Metadata-Version: 2.1
Name: flypipe
Version: 1.0.0
Summary: Flypipe
Author-email: Jose Helio de Brum Muller <josemuller.flypipe@gmail.com>, Chris Marwick <chrismarwick.flypipe@gmail.com>
Requires-Python: >=3.8
Description-Content-Type: text/markdown
Classifier: Development Status :: 3 - Alpha
Classifier: Intended Audience :: Developers
Classifier: Development Status :: 1 - Planning
Classifier: License :: OSI Approved :: Apache Software License
Classifier: Programming Language :: Python :: 3
Requires-Dist: Jinja2 >=3.1,<4
Requires-Dist: networkx >=2.8,<3
Requires-Dist: tabulate >=0.9,<1
Project-URL: Home, https://github.com/flypipe/flypipe.git

# Flypipe

Flypipe is a Python framework to simplify development, management and maintenance of transformation pipelines, which are 
commonly used in the data, feature and ML model space.

Each transformation is implemented in a small, composable function, a special decorator is then used to define it as a 
Flypipe node, which is the primary model Flypipe uses. Metadata on the node decorator allows for multiple nodes to be 
linked together into a Directed Acyclic Graph (DAG). 

```python
from flypipe.node import node


@node(
  type="pandas",
  dependencies=[t0.select("fruit").alias("df")]
)
def t1(df):
  categories = {'mango': 'sweet', 'lemon': 'sour'}
  df['flavour'] = df['fruit']
  df = df.replace({'flavour': categories})
  return df
```

### Flypipe Pipelines

As each node (transformation) is connected to its ancestors, we can easily view the pipeline graphically in a html page 
(`my_graph.html()`) or execute it by invoking `my_graph.run()`

![Flypipe Graph Pipeline](/docs/source/_static/images/flypipe_pipelines.svg)

## What Flypipe aims to facilitate?

- End-to-end transformation lineage
- Create development standards for Data Engineers, Machine Learning Engineers and Data Scientists
- Improve re-usability of transformations in different pipelines & contexts via composable nodes
- Faster integration and portability of pipelines to different contexts with different available technology stacks:
  - Flexibility to use and mix up pyspark/pandas on spark/pandas in transformations seamlessly
  - As a simple wheel package, it's very lightweight and unopinionated about runtime environment.
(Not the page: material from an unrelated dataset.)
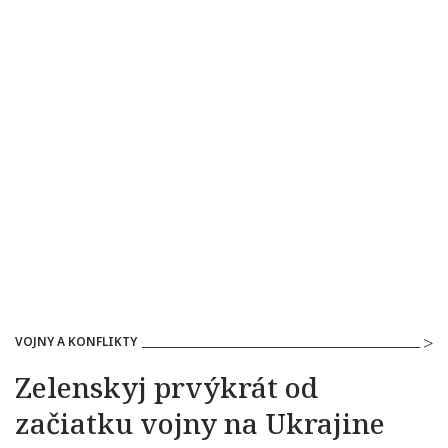
VOJNY A KONFLIKTY
Zelenskyj prvýkrát od
začiatku vojny na Ukrajine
This allows for it to 
  be easily integrated into Databricks and independently of Databricks. 
- Low latency for on-demand feature generation and predictions
- Framework level optimisations and dynamic transformations help to make even complex transformation pipelines low 
latency. This in turn allows for on-demand feature generation/predictions.